On commença à s'insulter pour trouver qui était le coupable qui nous lançait des pommes de pins.
« Vous avez emmené d'autres amis ! les accusai-je.
- C'est même pas vrai ! pesta l'aîné.
- Tu nous mens ! s'y mit Niisan. »
Je n'avais reçu qu'une pomme de pins sur la tête, mais lorsque je me concentrai un peu plus, je vis que les trois garçons en recevaient beaucoup plus que moi et Chagum.
« Alika, recule, résonna la voix de mon commandant esprit dans ma tête.
- ... Tu es le responsable ? demandai-je. »
Pour toutes réponses, j'entendis son rire dans mon esprit et je reculai. Le petit frère commença à avoir peur.
« Je crois que la forêt veut pas de nous, geignit-il.
- Ouais, je suis d'accord, avoua le troisième garçon. Allons-nous en... avant d'être maudit.
- Les magic-weavers vont nous suivre sinon... Oniisan. »
L'aîné me jeta un regard noir.
« Cette forêt veut pas de nous, mais toi (il me pointa du doigt) tu es la bâtarde la plus stupide et la plus conne que j'ai rencontré.
- La ferme ! me défendit Chagum. »
Les trois garçons partirent sous la pluie de pommes de pins. Une fois le calme revenu, Chagum me dit qu'il voulait explorer ma forêt et, mettant cette histoire de côté, je lui montrai les différents endroits. Nous passâmes notre soirée à se raconter nos vies. Je le questionnai beaucoup sur la sienne. Enfin, je lui demandais aussi ce que voulait dire le mot « bâtarde ».

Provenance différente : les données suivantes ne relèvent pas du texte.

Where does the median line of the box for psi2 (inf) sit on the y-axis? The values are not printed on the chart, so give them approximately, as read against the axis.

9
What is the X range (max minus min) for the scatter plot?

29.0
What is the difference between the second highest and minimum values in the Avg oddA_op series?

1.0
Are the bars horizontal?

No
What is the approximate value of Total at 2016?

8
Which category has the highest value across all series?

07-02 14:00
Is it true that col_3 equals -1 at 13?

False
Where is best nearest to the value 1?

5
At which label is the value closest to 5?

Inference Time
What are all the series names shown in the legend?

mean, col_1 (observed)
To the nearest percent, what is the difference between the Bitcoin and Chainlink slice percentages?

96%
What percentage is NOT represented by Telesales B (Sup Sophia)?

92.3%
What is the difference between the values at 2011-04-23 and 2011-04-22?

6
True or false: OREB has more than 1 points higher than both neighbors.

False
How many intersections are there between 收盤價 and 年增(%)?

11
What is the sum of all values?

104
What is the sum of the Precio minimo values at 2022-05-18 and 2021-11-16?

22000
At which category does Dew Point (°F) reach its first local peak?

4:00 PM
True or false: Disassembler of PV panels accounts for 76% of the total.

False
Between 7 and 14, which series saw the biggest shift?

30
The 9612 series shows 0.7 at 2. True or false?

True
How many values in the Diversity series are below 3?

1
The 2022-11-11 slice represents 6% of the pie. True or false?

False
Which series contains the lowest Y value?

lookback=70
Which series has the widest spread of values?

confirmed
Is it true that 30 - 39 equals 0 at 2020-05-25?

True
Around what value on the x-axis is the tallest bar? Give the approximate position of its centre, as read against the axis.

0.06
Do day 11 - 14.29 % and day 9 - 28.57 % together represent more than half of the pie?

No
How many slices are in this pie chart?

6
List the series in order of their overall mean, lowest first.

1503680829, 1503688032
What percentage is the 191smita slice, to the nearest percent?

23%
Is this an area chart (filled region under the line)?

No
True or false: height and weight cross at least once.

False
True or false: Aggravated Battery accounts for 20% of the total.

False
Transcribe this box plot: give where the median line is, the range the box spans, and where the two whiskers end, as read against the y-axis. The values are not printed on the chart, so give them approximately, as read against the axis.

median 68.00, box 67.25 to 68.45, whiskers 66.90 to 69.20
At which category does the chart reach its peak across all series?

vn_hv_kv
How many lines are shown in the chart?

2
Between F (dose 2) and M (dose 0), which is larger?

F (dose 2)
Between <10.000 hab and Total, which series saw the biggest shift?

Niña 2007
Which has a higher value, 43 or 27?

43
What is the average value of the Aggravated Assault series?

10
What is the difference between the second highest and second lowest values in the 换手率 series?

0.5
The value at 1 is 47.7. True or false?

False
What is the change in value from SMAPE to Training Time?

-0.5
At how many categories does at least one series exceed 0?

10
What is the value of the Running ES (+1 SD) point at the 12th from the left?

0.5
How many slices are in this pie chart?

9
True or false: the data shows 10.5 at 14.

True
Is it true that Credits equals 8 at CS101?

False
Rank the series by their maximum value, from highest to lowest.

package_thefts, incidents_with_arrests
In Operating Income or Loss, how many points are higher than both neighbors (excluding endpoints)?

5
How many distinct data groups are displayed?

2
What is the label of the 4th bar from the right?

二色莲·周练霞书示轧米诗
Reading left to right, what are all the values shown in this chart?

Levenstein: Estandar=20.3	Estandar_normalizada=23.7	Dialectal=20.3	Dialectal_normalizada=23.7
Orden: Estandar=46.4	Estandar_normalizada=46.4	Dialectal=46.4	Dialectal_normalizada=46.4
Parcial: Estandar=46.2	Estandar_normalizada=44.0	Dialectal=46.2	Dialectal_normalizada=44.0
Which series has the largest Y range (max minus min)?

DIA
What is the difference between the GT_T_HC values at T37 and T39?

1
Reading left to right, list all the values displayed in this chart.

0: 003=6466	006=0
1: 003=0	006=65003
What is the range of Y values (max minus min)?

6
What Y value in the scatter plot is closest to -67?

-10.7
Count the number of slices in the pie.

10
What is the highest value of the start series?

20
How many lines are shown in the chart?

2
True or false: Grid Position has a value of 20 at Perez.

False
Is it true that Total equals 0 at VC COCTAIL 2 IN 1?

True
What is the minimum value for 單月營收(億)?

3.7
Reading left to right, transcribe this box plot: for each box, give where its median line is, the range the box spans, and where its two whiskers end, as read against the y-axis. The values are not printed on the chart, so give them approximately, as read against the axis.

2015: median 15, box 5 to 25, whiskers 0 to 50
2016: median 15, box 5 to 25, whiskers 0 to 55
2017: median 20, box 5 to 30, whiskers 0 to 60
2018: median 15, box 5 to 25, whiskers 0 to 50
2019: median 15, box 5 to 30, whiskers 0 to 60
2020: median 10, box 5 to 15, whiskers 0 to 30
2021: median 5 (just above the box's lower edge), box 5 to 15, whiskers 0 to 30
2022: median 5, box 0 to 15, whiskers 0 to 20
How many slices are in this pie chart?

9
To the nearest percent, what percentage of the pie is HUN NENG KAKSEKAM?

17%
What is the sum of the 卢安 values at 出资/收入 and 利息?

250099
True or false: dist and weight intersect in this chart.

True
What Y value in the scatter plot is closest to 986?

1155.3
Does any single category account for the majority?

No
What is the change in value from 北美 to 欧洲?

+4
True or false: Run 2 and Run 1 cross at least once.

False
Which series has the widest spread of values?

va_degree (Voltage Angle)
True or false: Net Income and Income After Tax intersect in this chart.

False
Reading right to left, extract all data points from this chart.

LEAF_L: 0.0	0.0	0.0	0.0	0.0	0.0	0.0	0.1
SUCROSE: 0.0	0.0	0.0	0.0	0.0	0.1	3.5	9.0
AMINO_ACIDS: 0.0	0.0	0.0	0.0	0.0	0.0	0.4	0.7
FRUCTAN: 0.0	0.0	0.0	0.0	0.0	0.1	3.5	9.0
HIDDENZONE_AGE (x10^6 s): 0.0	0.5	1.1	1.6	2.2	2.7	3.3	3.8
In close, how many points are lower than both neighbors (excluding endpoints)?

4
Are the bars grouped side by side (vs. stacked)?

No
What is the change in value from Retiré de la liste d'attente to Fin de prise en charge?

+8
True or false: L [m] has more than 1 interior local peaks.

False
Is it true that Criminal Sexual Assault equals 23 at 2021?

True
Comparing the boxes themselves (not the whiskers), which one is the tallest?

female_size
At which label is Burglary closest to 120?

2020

Au début, il ne voulut pas m'en parler. J'utilisais donc mon énergie pour insister et il a céda. Chagum me dit que le mot « bâtard » était une insulte envers une personne qui était née hors-mariage. C'est malaisé qu'il se coucha à mes côtés. Je me retournai sur mon futon et observai la lune. Ainsi j'étais une « bâtarde » ? Le mariage, je n'avais jamais pensé à ça. Je savais que j'étais un accident et que je n'étais pas prévue. Mais Maman, Papa, et même Grand-Mère, m'aimaient beaucoup et j'étais heureuse. Je n'avais jamais rien manqué dans ma vie et je recevais toujours de l'amour et de l'affection...
Je ne voulus pas en faire part à Papa. En fait, je me confiais rarement à lui. Je préférais être aux côtés de Maman pour les secrets. C'était plus simple... selon moi.